Random in vitro mutagenesis of the thyA gene is being used to delineate its regulatory elements as well as the functional domains of its product, thymidylate synthase (EC 2.1.1.45). Streamlined procedures have been developed for the isolation and characterization of the mutants. Positive selection for synthase-deficient thyA Escherichia coli permitted the isolation of 400 mutants, which are being categorized by phenotypic and genetic criteria. An in situ 5-fluorodeoxyuridylate binding assay was devised to rapidly probe the substrate binding domain, whereas facile mapping procedures, based on pBR322- or M13-borne thyA deletion derivatives, were developed to localize mutations. The sequence changes of one amber mutation and another mutation that abolishes catalysis while maintaining substrate binding activity are presented. The orientation of the thyA gene on the E. coli chromosome was established.

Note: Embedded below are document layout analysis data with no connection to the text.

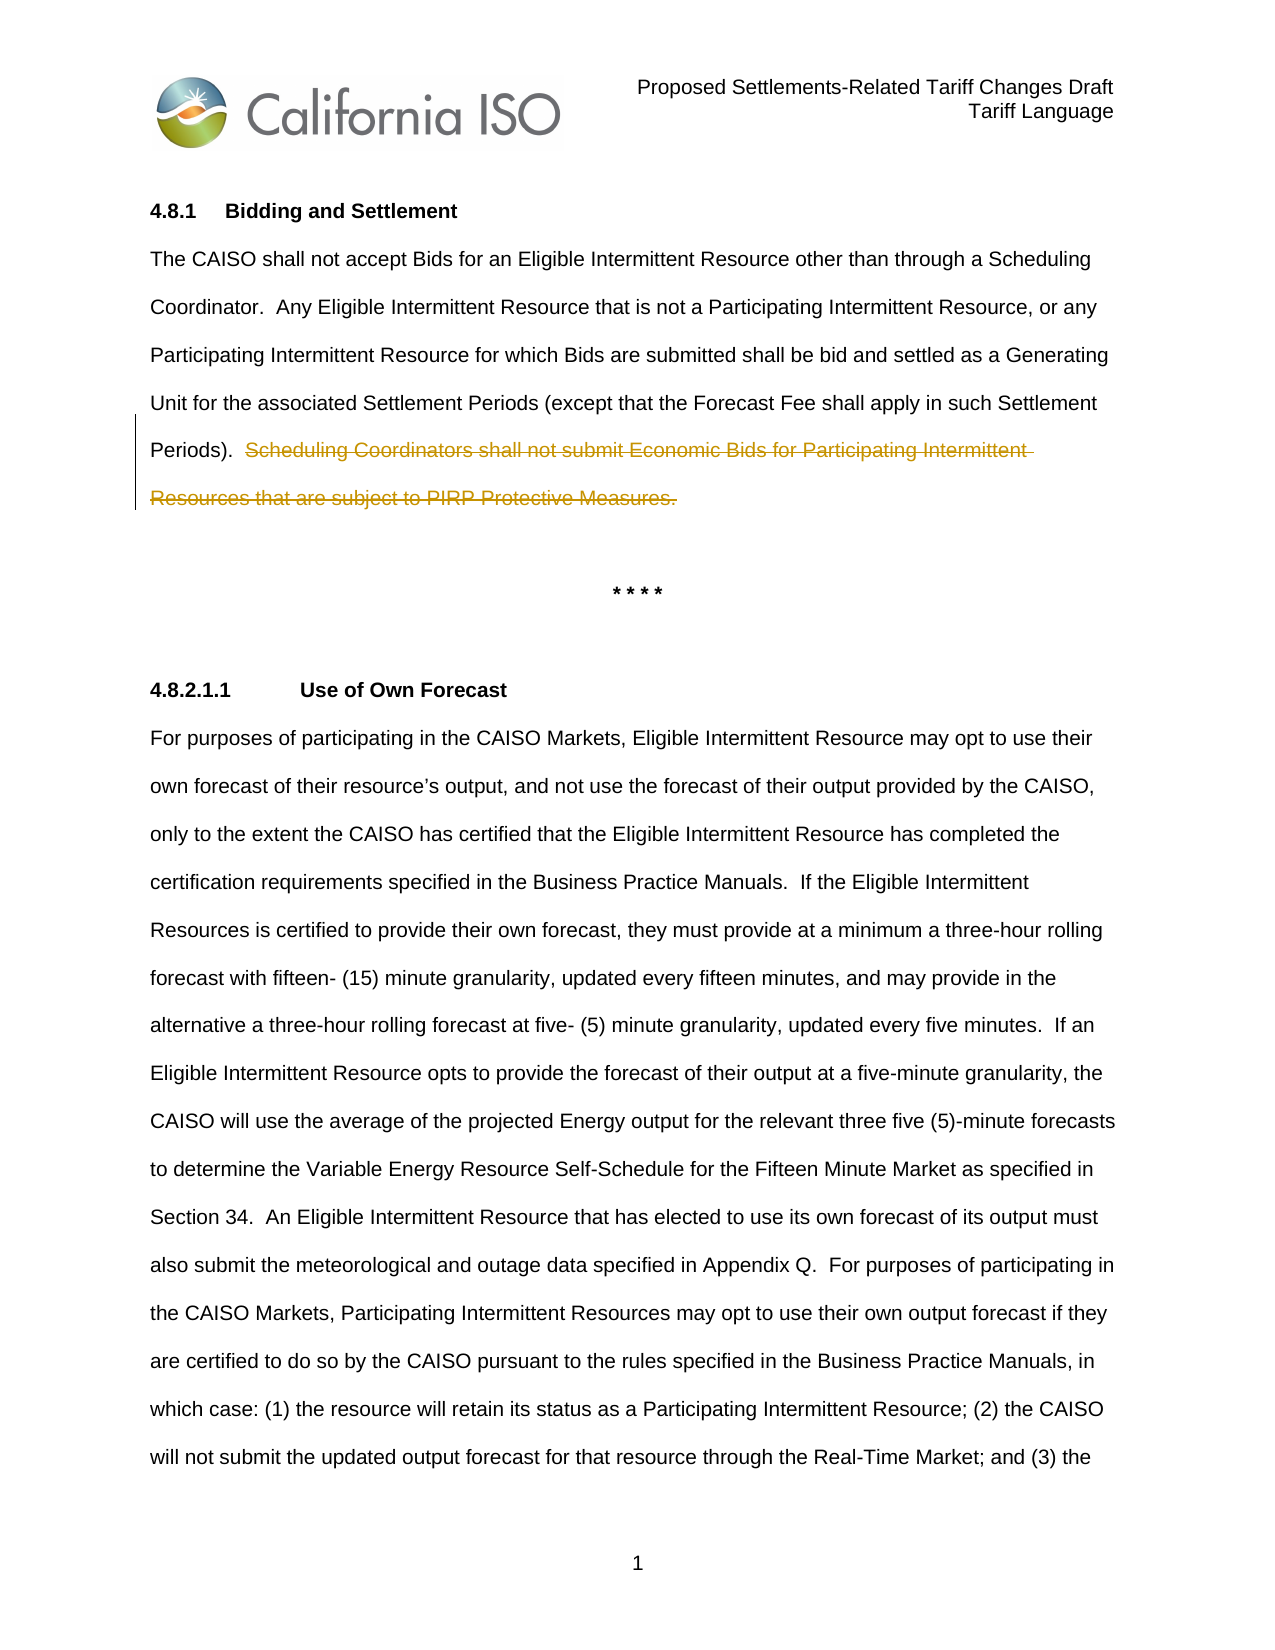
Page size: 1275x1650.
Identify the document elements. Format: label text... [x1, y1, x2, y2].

text For purposes of participating in the CAISO Markets, Eligible Intermittent Resource may opt to use their own forecast of their resource’s output, and not use the forecast of their output provided by the CAISO, only to the extent the CAISO has certified that the Eligible Intermittent Resource has completed the certification requirements specified in the Business Practice Manuals. If the Eligible Intermittent Resources is certified to provide their own forecast, they must provide at a minimum a three-hour rolling forecast with fifteen- (15) minute granularity, updated every fifteen minutes, and may provide in the alternative a three-hour rolling forecast at five- (5) minute granularity, updated every five minutes. If an Eligible Intermittent Resource opts to provide the forecast of their output at a five-minute granularity, the CAISO will use the average of the projected Energy output for the relevant three five (5)-minute forecasts to determine the Variable Energy Resource Self-Schedule for the Fifteen Minute Market as specified in Section 34. An Eligible Intermittent Resource that has elected to use its own forecast of its output must also submit the meteorological and outage data specified in Appendix Q. For purposes of participating in the CAISO Markets, Participating Intermittent Resources may opt to use their own output forecast if they are certified to do so by the CAISO pursuant to the rules specified in the Business Practice Manuals, in which case: (1) the resource will retain its status as a Participating Intermittent Resource; (2) the CAISO will not submit the updated output forecast for that resource through the Real-Time Market; and (3) the resource will be subject to the same requirements that apply to Eligible Intermittent Resource that use their own output forecast as specified in the CAISO Tariff. [150, 726, 1125, 1468]
text * * * * [150, 582, 1125, 606]
text 4.8.2.1.1 Use of Own Forecast [150, 678, 1125, 702]
picture [151, 75, 565, 151]
subtitle 4.8.1 Bidding and Settlement [150, 199, 1125, 223]
text The CAISO shall not accept Bids for an Eligible Intermittent Resource other than through a Scheduling Coordinator. Any Eligible Intermittent Resource that is not a Participating Intermittent Resource, or any Participating Intermittent Resource for which Bids are submitted shall be bid and settled as a Generating Unit for the associated Settlement Periods (except that the Forecast Fee shall apply in such Settlement Periods). [150, 247, 1125, 510]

thyA基因的随机体外诱变正被用于描绘其调控元件以及其产物胸苷酸合酶(EC 2.1.1.45)的功能结构域。已经开发出简化程序用于分离和鉴定突变体。对缺乏合酶的thyA大肠杆菌进行正向选择,从而分离出400个突变体,正根据表型和遗传标准对其进行分类。设计了一种原位5-氟脱氧尿苷酸结合试验来快速探测底物结合结构域,同时基于携带在pBR322或M13上的thyA缺失衍生物开发了简便的定位程序来定位突变。给出了一个琥珀突变以及另一个在维持底物结合活性的同时消除催化作用的突变的序列变化。确定了thyA基因在大肠杆菌染色体上的方向。